X, le foyer des nuances, n’a pas réussi à être original. Et le volume de critiques crachotées sur son physique par des hommes personnellement offensés laisserait l’observateur occasionnel avec l’impression distincte que nous avons oublié à quoi ressemblent les femmes. Mais, ces dernières années, il y a eu un changement dans la façon dont les jeunes hommes parlent des femmes : un nouveau lexique, directement tiré de PornHub, a émergé et s’est installé grotesquement dans le langage des Gen Z. Les femmes sont des « gobeuses de glizzy » avec des « derrières de camion poubelle » (je suis vraiment désolé) ; la transmutation de l’expression « rawdog » de la pornographie au langage courant témoigne d’un glissement culturel macabre. Pendant ce temps, les jeunes hommes ont moins de rapports sexuels réels, et donc leur expérience des corps féminins est de plus en plus limitée aux sites pornographiques, aux moues filtrées sur les réseaux sociaux et aux profils de rencontres hautement soignés. Pas étonnant que le vrai corps de Sweeney ait été un choc.

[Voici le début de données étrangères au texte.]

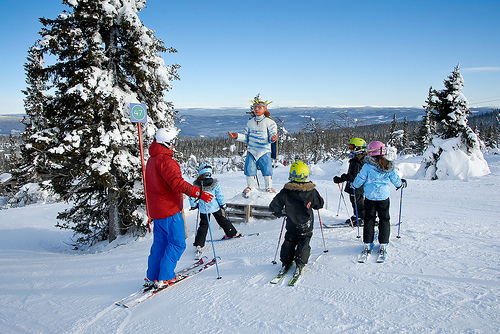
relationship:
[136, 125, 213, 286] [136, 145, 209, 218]
skier wearing jacket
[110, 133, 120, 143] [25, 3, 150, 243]
snow on tree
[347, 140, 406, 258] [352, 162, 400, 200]
child wearing blue sweater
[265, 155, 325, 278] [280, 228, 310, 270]
child wearing black pants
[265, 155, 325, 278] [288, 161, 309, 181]
child wearing helmet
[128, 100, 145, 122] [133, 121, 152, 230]
sign on red pole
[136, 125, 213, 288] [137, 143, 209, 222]
skier wearing coat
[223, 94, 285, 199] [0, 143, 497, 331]
statue on mound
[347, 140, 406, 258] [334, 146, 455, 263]
child wearing jacket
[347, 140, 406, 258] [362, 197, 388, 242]
child in pants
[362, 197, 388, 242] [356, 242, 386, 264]
pants on skis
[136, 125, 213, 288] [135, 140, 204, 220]
skier in jacket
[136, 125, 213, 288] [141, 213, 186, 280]
skier in pants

Le nouvel homme romantiquement frustré (qui est, inévitablement, le plus bruyant sur Internet) estime que la réalité somatique devrait être scrupuleusement cachée pour son bien — et il est toujours prêt à être dégoûté. Les normes extrêmement élevées des incels d’Internet soutiennent que la bonne femme ne devrait pas sentir, avoir de la cellulite, être trop ivre, ronfler, ou faire l’une des mille choses qui peuvent simplement signifier qu’elle est vivante. Si elle le fait, alors elle l’a trompé. La source de tout ce ressentiment, on suppose, est liée au fait que les femmes sont perçues comme ce que Louise Perry a récemment appelé « les gardiennes du sexe ».

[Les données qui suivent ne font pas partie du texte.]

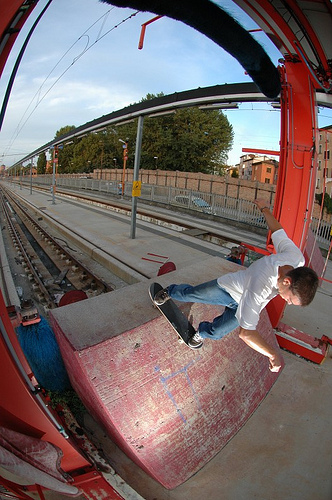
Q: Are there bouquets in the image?
A: No, there are no bouquets.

Bien que nous puissions désigner la pornographie comme étant le problème d’aujourd’hui, ce délice à démasquer l’artifice de la perfection n’est pas nouveau. Les ancêtres misogynes masculins ont fait exactement la même chose dans les années cinquante — et les blondes d’Hollywood étaient à nouveau l’objet de leur dérision. Les grandes biographies soigneusement décortiquées par Sarah Churchwell dans son livre de 2004 The Many Lives of Marilyn Monroe se réjouissent toutes de la révélation que cette « douce ange du sexe » (un Norman Mailer-isme caractéristique) était en réalité vraiment ordinaire. Les histoires abondent sur la grande complicité entre Monroe et son légendaire maquilleur Whitey Snyder, qui ont ensemble soigneusement confectionné l’image de la sirène sexuelle — couches de maquillage, l’ombre fausse d’un cil dessinée méticuleusement dans le coin inférieur de l’œil, chirurgie sur son menton (et une opération de nez supposée) payée par un agent. On dit que Snyder a fait remarquer — dans une phrase sans doute destinée à flatter son propre travail — « Elle avait l’air fantastique, bien sûr, mais c’était tout une illusion. »

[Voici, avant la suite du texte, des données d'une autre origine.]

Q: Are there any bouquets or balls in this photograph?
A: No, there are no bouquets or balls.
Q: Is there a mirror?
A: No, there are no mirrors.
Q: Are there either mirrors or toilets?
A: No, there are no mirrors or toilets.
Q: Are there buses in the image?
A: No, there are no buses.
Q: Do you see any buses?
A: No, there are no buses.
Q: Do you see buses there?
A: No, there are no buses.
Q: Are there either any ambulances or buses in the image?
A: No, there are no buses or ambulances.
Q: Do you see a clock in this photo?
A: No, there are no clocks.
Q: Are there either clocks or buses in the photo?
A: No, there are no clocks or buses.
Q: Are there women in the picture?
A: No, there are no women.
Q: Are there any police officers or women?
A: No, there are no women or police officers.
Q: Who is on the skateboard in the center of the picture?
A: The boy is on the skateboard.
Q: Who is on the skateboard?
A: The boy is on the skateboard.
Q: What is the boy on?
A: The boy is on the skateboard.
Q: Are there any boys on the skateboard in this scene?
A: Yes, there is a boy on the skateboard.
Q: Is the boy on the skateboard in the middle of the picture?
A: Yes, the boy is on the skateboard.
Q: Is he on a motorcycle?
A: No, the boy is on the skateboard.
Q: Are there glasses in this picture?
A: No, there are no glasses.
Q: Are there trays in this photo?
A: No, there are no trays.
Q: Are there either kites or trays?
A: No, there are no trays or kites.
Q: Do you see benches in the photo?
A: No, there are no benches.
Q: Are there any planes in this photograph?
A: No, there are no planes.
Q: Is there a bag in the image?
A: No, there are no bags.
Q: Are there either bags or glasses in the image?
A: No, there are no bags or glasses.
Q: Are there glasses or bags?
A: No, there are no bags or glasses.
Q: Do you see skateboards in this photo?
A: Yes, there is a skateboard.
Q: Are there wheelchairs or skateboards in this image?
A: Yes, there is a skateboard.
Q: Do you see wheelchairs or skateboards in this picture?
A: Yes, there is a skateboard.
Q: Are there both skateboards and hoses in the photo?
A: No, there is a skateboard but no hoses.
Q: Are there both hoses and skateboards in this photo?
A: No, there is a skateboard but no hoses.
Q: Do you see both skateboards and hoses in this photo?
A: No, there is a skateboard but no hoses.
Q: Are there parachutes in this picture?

Cette blonde tragique archétypale est un cadeau pour les théoriciens culturels, qui se délectent de son identité paradoxale en tant que Norma Jeane timide, souriante et non aimée, et Marilyn peroxydée, insatiable, instable. Et son long ombre s’est étendue sur chaque génération de bombes sexuelles depuis, dont Sweeney est simplement la dernière. En complimentant le célèbre derrière de Monroe et en critiquant son talent d’actrice, la star de cinéma Constance Bennett l’a décrite comme « une femme avec son avenir derrière elle ». En quoi cela est-il différent de la fixation malveillante sur les seins fantastiques de Sydney Sweeney ? « Elle est extraordinairement moyenne, c’est pourquoi elle s’assure toujours que sa poitrine est la première chose à entrer dans une pièce », lit-on dans un commentaire sous cet article viral sur le bronzage de la semaine dernière.